About this task
In the data, edit everything from the line containing "including the Attorney" down to the line containing "Court may do regarding the PFA, the other" by changing "ruling" to "decision", and write out only those lines with the rest left as it is.

Extracted entries
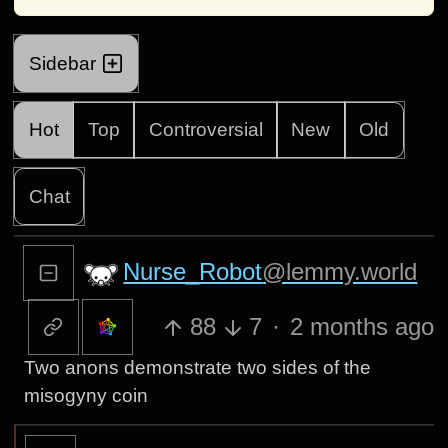
Sidebar
Hot
Top
Controversial
New
Old
Chat
Nurse_Robot
@lemmy.world
88
7
·
2 months ago
Two anons demonstrate two sides of the
misogyny coin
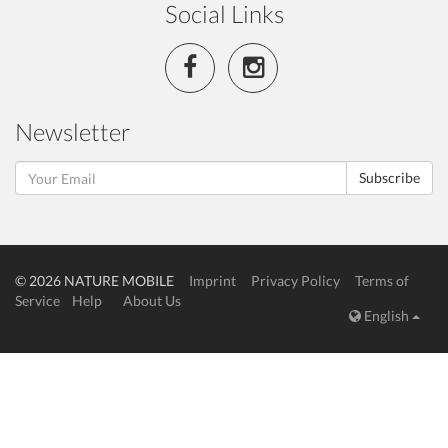
Social Links
Newsletter
Subscribe
© 2026 NATURE MOBILE
Imprint
Privacy Policy
Terms of
Service
Help
About Us
English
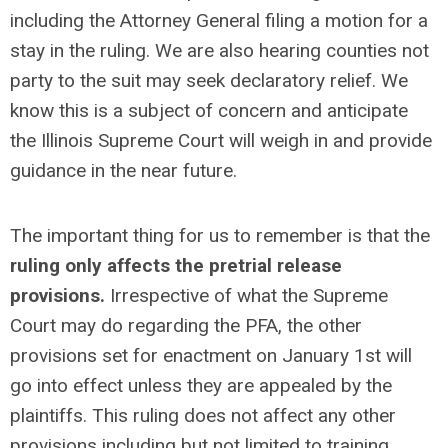
including the Attorney General filing a motion for a
stay in the ruling. We are also hearing counties not
party to the suit may seek declaratory relief. We
know this is a subject of concern and anticipate
the Illinois Supreme Court will weigh in and provide
guidance in the near future.
The important thing for us to remember is that the
ruling only affects the pretrial release
provisions.
Irrespective of what the Supreme
Court may do regarding the PFA, the other
provisions set for enactment on January 1st will
go into effect unless they are appealed by the
plaintiffs. This ruling does not affect any other
provisions including but not limited to training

Task answer
including the Attorney General filing a motion for a
stay in the decision. We are also hearing counties not
party to the suit may seek declaratory relief. We
know this is a subject of concern and anticipate
the Illinois Supreme Court will weigh in and provide
guidance in the near future.
The important thing for us to remember is that the
decision only affects the pretrial release
provisions.
Irrespective of what the Supreme
Court may do regarding the PFA, the other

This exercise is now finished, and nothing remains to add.